The man knocked three times in response and was immediately answered with three more raps! Unsurprisingly, the man fled the pub in terror.
Who knew that a price list could be so precious to a ghost? When the owners moved an old board, they ignited a trail of unforgettable paranormal experiences.
Items would fly across the bar, cold spots could be felt in random places, all whilst people felt an uncomfortable presence. One day, an eerie voice was heard demanding the owners ‘PUT IT BACK’. The price list was returned to its place to the delight of the ghost, causing all strange happenings to come to an end.
One of the city’s oldest buildings, The Tolbooth Museum was formerly a holding place for prisoners awaiting trial, as well as a general prison. The Tolbooth has a dark and disturbing history that includes executions, murders, deaths from torture, as well as famous inmates such as Janet Walker. Janet was a 17th century woman convicted of witchcraft, resulting in her being strangled and burnt to death.

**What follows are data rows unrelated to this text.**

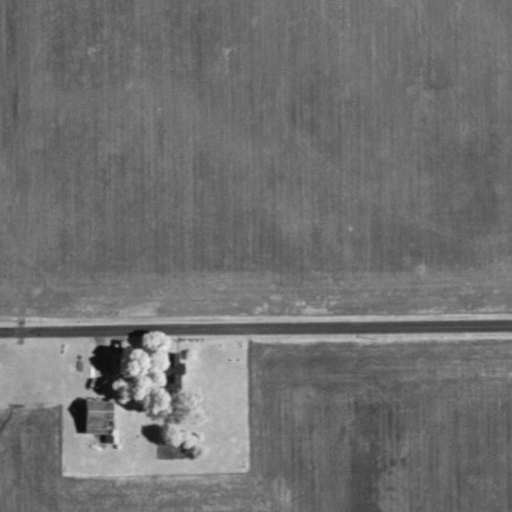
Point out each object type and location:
road: (256, 326)
building: (103, 419)
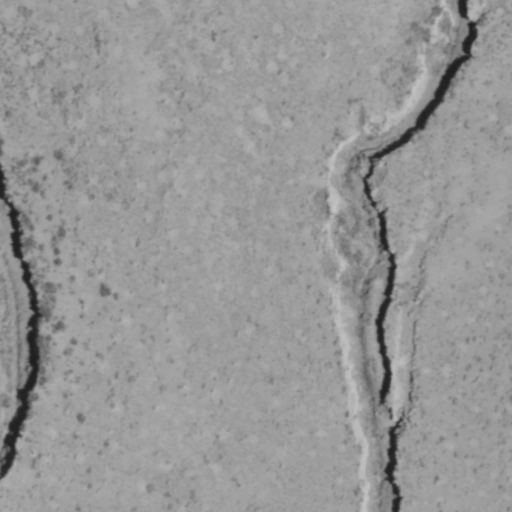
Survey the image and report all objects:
river: (312, 236)
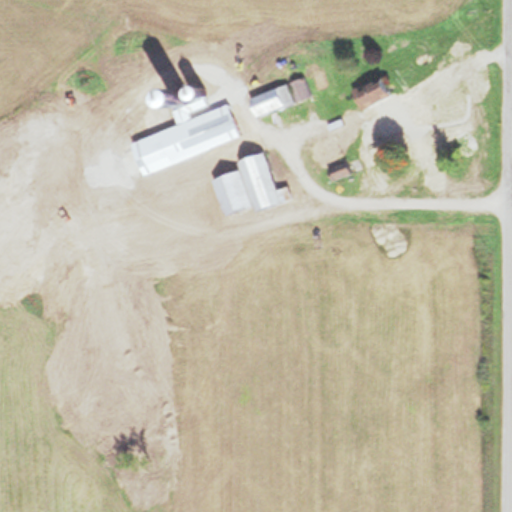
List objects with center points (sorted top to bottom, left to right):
building: (372, 93)
building: (281, 97)
road: (511, 123)
building: (187, 131)
building: (385, 148)
building: (339, 170)
building: (250, 188)
road: (510, 256)
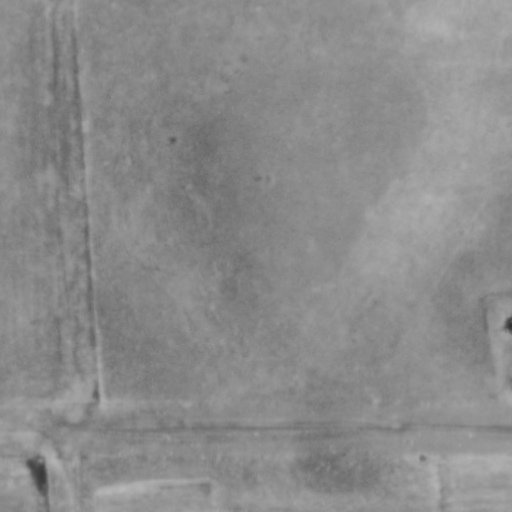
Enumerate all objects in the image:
road: (423, 348)
road: (256, 433)
road: (56, 472)
road: (293, 472)
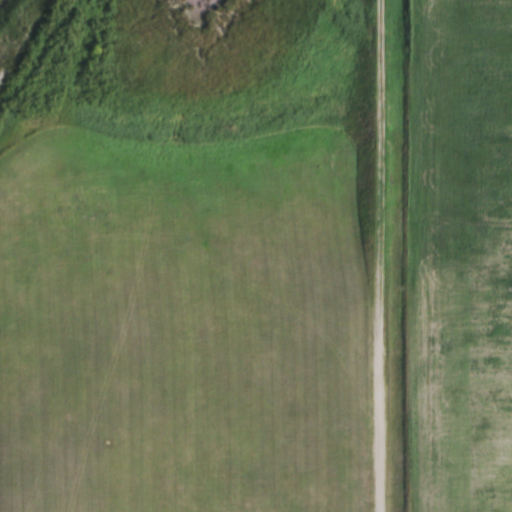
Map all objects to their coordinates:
road: (381, 256)
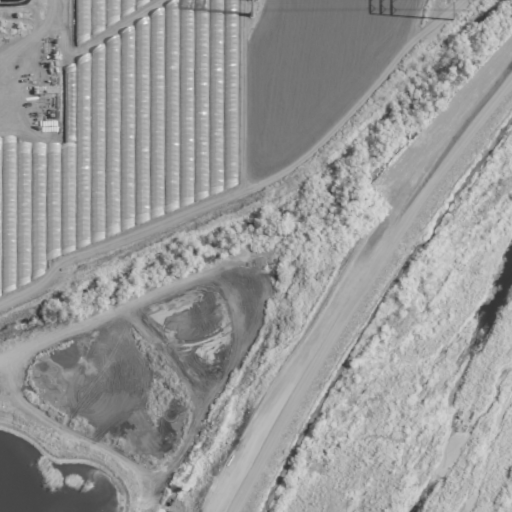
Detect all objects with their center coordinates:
power tower: (450, 8)
power tower: (254, 10)
crop: (179, 111)
road: (119, 303)
crop: (171, 393)
river: (454, 418)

With this miserable past, it’s no surprise that this museum is now home to several ghosts.
14. First Bus Depot
Found on King Street, this bus depot was formally an army barracks and is now said to be haunted by soldiers of past wars. One such spirit is thought to be Captain Beaton – a Gordon Highland Officer who hanged himself in the militia barracks before he was due to be posted to France in the First World War.
15. Union Street
The ‘Clencher’ is reported to be the ghost of a little girl who grabs the arms of people walking down one of Aberdeen’s busiest streets. Is she looking for help? One can only guess!
Just a few miles from Aberdeen, this beautiful 19th century mansion is packed with character – and ghosts! Referred to as ‘The White Lady’, this spirit lurks by a painting of the previous owner’s wife, Katherine Ogston.
This mansion was purchased by James Ogston in the 19th century – recognise the name? It turns out that the Ogston’s haunt more than one location.
James is said to have purchased this building for his mistress so they could meet whilst he lived across the river with his young family at – you guessed it – Ardoe House.
Norwood is apparently haunted by the two lovers and James’ vengeful wife who haunts the main stairs, searching for the mistress.
18. Ben Macdui
Nowhere is safe from the paranormal, as even Britain’s second-tallest mountain Ben Macdui, standing at 4,295 feet, has a supernatural history. Lurking in the mountains is what locals call ‘Am Fear Liath Mòr’, Gaelic for the ‘big grey man of Ben Macdui’.
A terrifying, yeti-like creature haunts the summit, and is said to stalk those that climb the mountain. There are numerous accounts of people hearing footsteps crunching in the snow behind them as they scale this Munro.
19. Haddo House
Spirits are said to stalk staff through the corridors of Haddo House, whilst others report that the locked attic doors have been seen shaking violently – enough to spook even the bravest of people!
Haddo’s most famous ghost is the red-haired Lord Archibald Gordon, who tragically died in a car accident in 1909.
20. The Wine Tower
A mysterious tower can be found close to the Museum of Scottish Lighthouses in Fraserburgh, which is home to a goosebump inducing legend.
The 8th Laird’s daughter was imprisoned upstairs in the tower, whilst her lover was locked below. A storm drew in and flooded the bottom chamber, leading to the drowning of her lover.
Distraught at this loss, the poor woman leapt to her death from the window, and now haunts the grounds surrounding the castle, particularly during stormy weather.
Do you dare explore these haunted locations?
Are these true accounts or just urban legends – why not see for yourself by exploring these landmarks at the spookiest time of year? We hope you all have a wonderful time celebrating Halloween and don’t worry – ghosts aren’t real (famous last words).